* [SET OF TASKS]
(a) In the memory safety passage, what is given as a great example of fixing the application once the application space is fully constrained?
(b) Please pick up the memory safety passage after its final sentence and carry it forward.

* [SOURCE EXTRACT]
++++++++
I don’t think these devices represent a demand in the same way at all. Secure boot firmware is another “demand” here that’s not really a demand.
All of these things, generally speaking, run unified, trusted applications, so there is no need for dynamic address space protection mechanisms or “OS level” safety. These systems can easily ban dynamic allocation, statically precompute all input sizes, and given enough effort, can mostly be statically proven given the constrained input and output space.
Or, to make this thesis more concise: I believe that OS and architecture level memory safety (object model addressing, CHERI, pointer tagging, etc.) is only necessary when the application space is not constrained. Once the application space is fully constrained you are better off fixing the application (SPARK is actually a great example in this direction).
Mobile phones are the demand and where we see the research and development happening. They’re walled off enough to be able to throw away some backwards compatibility and cross-compatibility, but still demand the ability to run multiple applications which are not statically analyzed and are untrusted by default. And indeed, this is where we see object store style / address space unflattening mitigations like pointer tagging come into play.
++++++++
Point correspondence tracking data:
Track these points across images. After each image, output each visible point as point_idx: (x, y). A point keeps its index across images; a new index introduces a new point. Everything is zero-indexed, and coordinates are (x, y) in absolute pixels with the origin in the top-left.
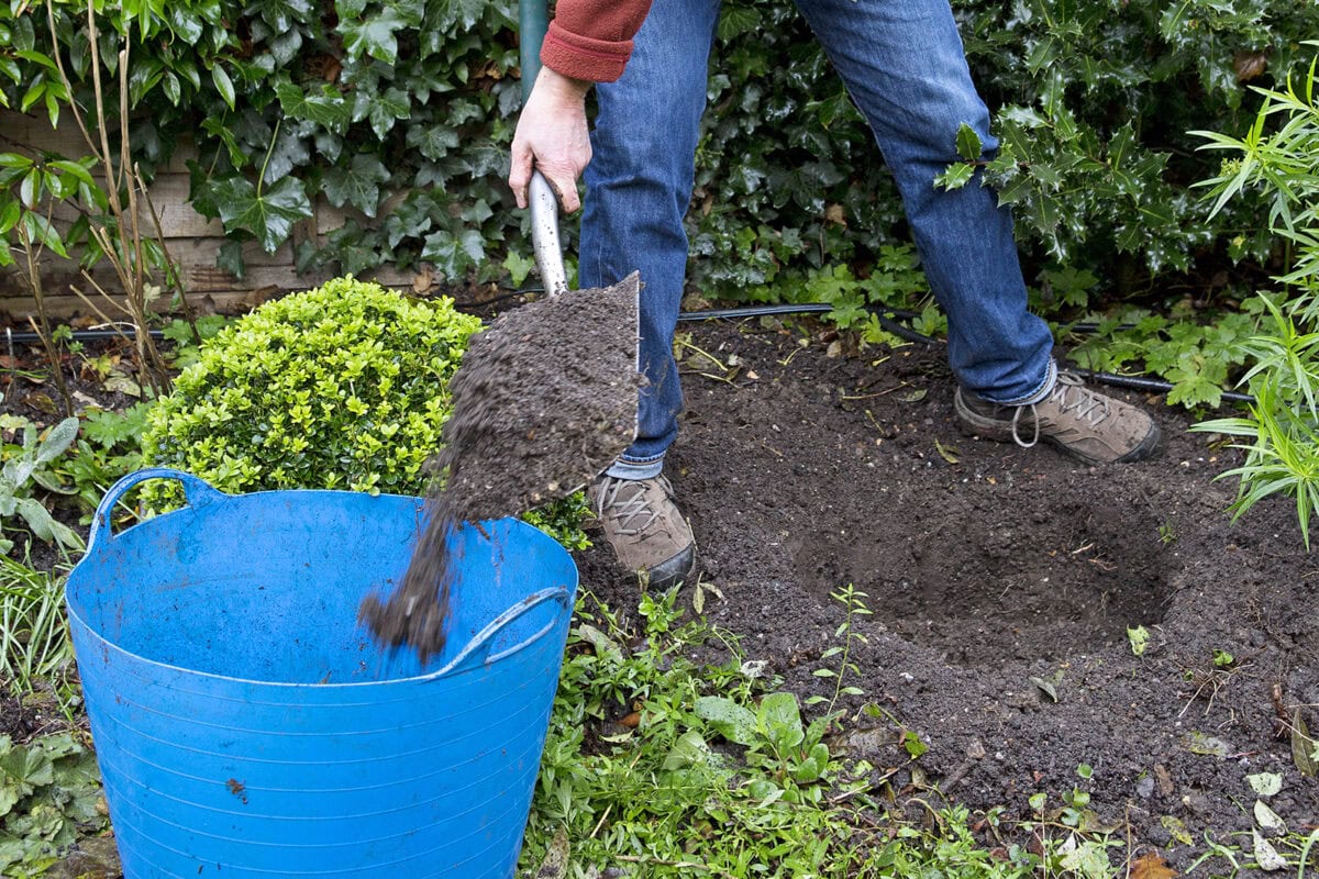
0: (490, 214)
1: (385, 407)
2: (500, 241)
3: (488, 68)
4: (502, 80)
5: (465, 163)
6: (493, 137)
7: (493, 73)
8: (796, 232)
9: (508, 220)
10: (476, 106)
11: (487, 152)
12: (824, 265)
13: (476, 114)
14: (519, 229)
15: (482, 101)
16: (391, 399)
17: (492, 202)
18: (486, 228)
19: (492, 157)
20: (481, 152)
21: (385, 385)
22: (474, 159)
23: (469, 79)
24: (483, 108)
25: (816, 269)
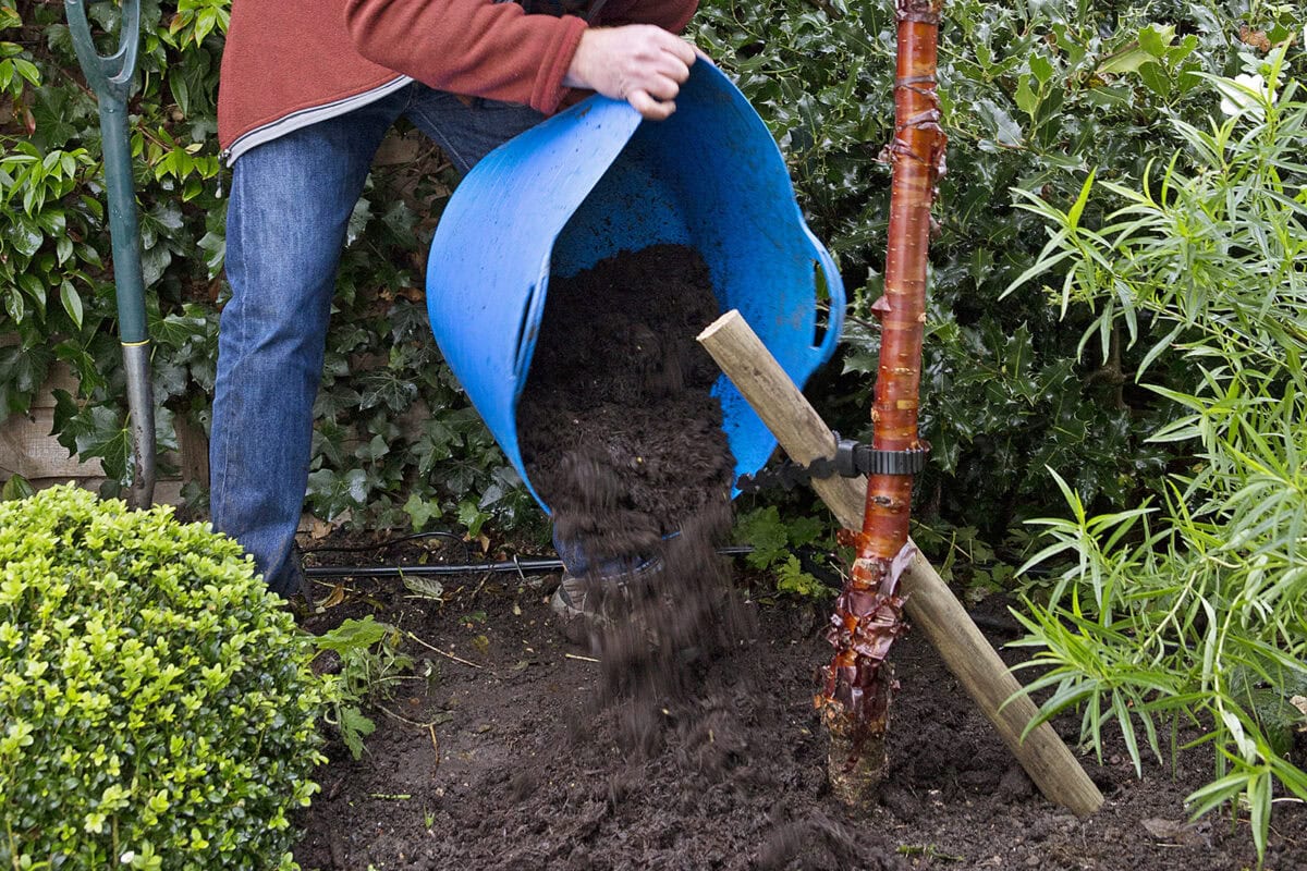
1: (41, 638)
12: (755, 507)
19: (384, 387)
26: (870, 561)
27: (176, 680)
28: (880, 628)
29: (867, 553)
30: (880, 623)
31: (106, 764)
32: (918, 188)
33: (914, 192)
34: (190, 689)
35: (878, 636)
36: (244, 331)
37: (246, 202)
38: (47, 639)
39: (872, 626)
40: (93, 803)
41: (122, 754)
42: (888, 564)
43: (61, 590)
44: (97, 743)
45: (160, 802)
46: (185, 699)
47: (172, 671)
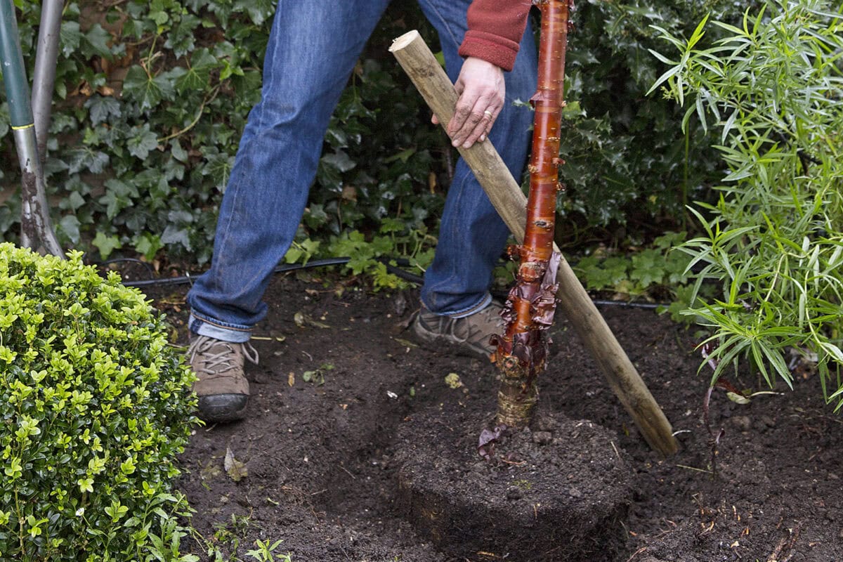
0: (82, 202)
1: (31, 353)
2: (90, 224)
3: (81, 87)
4: (92, 96)
5: (62, 162)
6: (85, 141)
7: (85, 91)
8: (321, 207)
9: (97, 207)
10: (72, 118)
11: (80, 153)
12: (341, 233)
13: (72, 124)
14: (105, 214)
15: (76, 114)
16: (36, 345)
17: (84, 194)
18: (79, 213)
19: (84, 157)
20: (76, 153)
21: (31, 333)
22: (69, 159)
23: (67, 96)
24: (77, 121)
25: (336, 235)
26: (534, 263)
27: (128, 378)
28: (546, 305)
29: (530, 259)
30: (546, 302)
31: (91, 441)
32: (562, 20)
33: (558, 23)
34: (138, 383)
35: (545, 310)
36: (261, 119)
37: (281, 31)
38: (36, 354)
39: (541, 304)
40: (81, 472)
41: (100, 434)
42: (547, 265)
43: (40, 318)
44: (83, 428)
45: (130, 465)
46: (135, 390)
47: (125, 371)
++++++++
* [ANSWERS FOR EACH ITEM]
(a) SPARK.

(b)
> we could design something faster, safer, overall simpler, and easier to program
I do remain doubtful on this for general purpose computing principles: Hardware for low latency/high throughput is at odds with full security (absence of observable side-channels). Optimal latency/throughput requires time-constrained=hardware programming with FGPAs or building hardware (high cost) usually programmed on dedicated hardware/software or via things like system-bypass solutions. Simplicity is at odds with generality, see weak/strong formal system vs strong/weak semantics.
If you factor those compromises in, then you'll end up with the current state plus historical mistakes like missing vertical system integration of software stacks above Kernel-space as TCB, bad APIs due to missing formalization, CHERI with its current shortcomings, etc.
I do expect things to change once security with mandatory security processor becomes more required leading to multi-CPU solutions and potential for developers to use on the system complex+simple CPUs, meaning roughly time-accurate virtual and/or real ones.
> The second is that there isn’t strong demand.
This is not true for virtualization and security use cases, but not that obvious yet due to missing wide-spread attacks, see side-channel leaks of cloud solutions. Take a look at hardware security module vendors growth.
> That includes the discipline to be ruthless about exterminating complexity and saying no. That’s institutionally hard.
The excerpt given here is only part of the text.